First of all, confidence is – and forgive me for getting a bit theatre-ish out of context – a huge piece of performance.  Some people who seem confident aren’t actually feeling too great about themselves, which is why we tend to respond negatively to arrogance: we can vaguely detect a whiff of bullpoo beneath the boasting.  Having said that, putting on a show of confidence will inevitably lead to you feeling better about yourself.  After all, if you can convince people around you that you are something special (which you definitely and truly are), then you will eventually manage to convince yourself.  We should act confidently but not arrogantly, basically.  Confidence comes from reality and arrogance comes from misplaced wishful thinking.

Secondly, take the time to be proud of yourself for things that you’re good at.  Something as small as making the perfect cup of tea or being especially good at opening tricky jars is still a point in your favour.  It is silly at best and damaging at worst to dismiss your virtues as “only” this or “not as good as” whatever.  A talent is a talent, so don’t discredit yours.  I guarantee you that for every seemingly insignificant skill you have there will be a hundred people who are desperately envious of it.

Thirdly, listen to people who compliment you (unless you can sense that aforementioned scent of offensive falsehood, in which case put your hand over your nose and back away slowly).  People who know you and love you don’t say nice things about you for the hell of it: they want you to see yourself the way they see you.  I know for a fact that I have become more confident during the past few months, and that my friends have been pleasantly surprised by my reduced (only incrementally reduced, but still reduced) tendency to beat myself up over stuff that doesn’t matter.

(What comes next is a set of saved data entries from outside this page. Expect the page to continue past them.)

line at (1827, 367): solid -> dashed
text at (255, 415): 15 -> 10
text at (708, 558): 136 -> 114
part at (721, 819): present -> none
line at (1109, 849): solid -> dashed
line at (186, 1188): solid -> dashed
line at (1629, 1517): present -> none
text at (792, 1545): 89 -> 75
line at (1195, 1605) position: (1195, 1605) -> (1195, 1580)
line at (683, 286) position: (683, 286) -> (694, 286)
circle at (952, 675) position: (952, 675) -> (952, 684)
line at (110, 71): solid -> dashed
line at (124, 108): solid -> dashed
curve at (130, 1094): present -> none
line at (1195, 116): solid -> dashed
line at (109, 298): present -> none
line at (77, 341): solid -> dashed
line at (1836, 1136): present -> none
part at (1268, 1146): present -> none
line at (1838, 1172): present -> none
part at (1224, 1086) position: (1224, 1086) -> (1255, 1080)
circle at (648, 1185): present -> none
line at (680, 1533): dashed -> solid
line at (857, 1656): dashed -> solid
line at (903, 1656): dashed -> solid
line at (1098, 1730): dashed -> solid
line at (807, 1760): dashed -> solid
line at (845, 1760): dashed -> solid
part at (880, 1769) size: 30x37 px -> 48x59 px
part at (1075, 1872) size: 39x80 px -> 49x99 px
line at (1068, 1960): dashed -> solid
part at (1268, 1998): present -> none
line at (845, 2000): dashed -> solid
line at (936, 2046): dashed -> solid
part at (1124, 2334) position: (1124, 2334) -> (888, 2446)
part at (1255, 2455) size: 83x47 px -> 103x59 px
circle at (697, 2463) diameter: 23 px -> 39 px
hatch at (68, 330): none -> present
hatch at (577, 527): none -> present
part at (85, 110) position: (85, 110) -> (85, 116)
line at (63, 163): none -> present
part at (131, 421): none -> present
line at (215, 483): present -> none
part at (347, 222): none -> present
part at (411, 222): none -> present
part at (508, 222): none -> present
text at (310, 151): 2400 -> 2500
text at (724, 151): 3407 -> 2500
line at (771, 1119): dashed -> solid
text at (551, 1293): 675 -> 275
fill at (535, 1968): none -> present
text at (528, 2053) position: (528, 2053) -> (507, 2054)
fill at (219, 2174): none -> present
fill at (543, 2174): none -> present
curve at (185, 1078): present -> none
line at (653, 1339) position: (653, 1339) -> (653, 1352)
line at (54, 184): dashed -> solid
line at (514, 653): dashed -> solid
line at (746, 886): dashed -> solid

Next, don’t let the little things get you down.  One bad date or one failed job application does not take anything away from who you are.  Hundreds of bad dates and thousands of failed job applications doesn’t make any difference, either.  Just because some people don’t recognise what you are capable of does not mean that you aren’t good enough.  After all, you know yourself a lot better than these people do, so who are they to make you doubt yourself?

Finally, understand that everyone is battling with the same self-doubt as you are.  The wise-cracker at a party who has everyone in stitches might be desperately unsure of ever finding love, or the perpetually popular party girl might be riddled with uncertainty about her personality being as attractive as her face.  You are not the only person whose confidence is fragile or a façade.  If you get the hang of being genuinely nice to yourself, you can spend more time telling the people you love all the nice things that you appreciate about them.

In fact, go and do that right now – tell a friend or loved one something that you like about them.  Hopefully it will kick-start a truly marvellous Tuesday.